■ **Exercise inputs**
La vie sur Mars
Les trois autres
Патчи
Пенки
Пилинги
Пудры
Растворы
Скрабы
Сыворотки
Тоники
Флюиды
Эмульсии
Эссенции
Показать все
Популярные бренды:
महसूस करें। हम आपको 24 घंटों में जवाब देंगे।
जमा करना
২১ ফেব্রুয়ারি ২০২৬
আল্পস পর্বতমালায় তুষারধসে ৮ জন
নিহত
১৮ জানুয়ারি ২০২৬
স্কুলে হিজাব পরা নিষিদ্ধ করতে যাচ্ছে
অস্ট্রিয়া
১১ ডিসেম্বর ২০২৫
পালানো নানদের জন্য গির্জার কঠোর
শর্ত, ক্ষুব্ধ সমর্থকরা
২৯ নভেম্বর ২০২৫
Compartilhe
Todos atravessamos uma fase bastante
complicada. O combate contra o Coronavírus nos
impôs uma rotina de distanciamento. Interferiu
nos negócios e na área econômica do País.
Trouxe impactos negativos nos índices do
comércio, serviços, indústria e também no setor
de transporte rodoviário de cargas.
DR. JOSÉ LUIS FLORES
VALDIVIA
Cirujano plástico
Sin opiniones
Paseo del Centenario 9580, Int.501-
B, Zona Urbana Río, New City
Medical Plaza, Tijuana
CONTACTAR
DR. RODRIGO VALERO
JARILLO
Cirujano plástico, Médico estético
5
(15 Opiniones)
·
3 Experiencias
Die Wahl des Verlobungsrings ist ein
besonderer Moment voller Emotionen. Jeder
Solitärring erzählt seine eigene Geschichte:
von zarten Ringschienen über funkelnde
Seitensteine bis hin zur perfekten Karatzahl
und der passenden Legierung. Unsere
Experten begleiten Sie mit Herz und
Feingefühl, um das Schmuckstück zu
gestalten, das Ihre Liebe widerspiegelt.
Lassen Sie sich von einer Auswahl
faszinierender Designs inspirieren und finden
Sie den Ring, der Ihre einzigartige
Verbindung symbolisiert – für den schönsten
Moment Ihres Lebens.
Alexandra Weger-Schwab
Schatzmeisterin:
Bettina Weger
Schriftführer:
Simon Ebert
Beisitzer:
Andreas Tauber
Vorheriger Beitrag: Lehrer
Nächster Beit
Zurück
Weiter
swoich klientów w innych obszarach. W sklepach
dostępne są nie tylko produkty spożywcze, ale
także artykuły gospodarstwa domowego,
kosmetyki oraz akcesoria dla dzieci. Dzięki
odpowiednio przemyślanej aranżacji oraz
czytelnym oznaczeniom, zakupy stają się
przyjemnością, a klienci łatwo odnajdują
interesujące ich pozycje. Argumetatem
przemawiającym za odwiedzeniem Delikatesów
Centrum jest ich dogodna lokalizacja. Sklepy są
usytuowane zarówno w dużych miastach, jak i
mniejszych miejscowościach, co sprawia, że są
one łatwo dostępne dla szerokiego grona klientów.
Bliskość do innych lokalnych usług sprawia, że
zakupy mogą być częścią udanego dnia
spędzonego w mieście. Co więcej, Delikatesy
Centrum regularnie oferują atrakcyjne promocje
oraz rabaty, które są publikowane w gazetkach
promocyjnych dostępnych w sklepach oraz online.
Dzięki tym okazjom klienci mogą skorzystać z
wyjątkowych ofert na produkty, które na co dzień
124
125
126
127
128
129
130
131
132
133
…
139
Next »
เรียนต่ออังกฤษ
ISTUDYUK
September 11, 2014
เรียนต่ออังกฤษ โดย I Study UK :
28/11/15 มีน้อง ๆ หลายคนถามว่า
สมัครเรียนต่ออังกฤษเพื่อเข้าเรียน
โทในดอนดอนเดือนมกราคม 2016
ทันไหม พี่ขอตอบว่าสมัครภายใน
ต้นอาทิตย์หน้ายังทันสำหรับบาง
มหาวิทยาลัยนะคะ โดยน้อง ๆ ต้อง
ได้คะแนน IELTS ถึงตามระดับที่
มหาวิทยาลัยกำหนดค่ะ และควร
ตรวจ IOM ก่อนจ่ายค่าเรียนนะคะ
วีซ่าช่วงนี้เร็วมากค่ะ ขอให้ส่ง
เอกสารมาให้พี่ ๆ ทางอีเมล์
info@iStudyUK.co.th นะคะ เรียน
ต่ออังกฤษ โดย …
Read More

■ **Work to be completed**
After locating the line with "Verbindung symbolisiert – für den schönsten" in the material above, return it and each line after it exactly, ending at the line with "swoich klientów w".

■ **Answer**
Verbindung symbolisiert – für den schönsten
Moment Ihres Lebens.
Alexandra Weger-Schwab
Schatzmeisterin:
Bettina Weger
Schriftführer:
Simon Ebert
Beisitzer:
Andreas Tauber
Vorheriger Beitrag: Lehrer
Nächster Beit
Zurück
Weiter
swoich klientów w innych obszarach. W sklepach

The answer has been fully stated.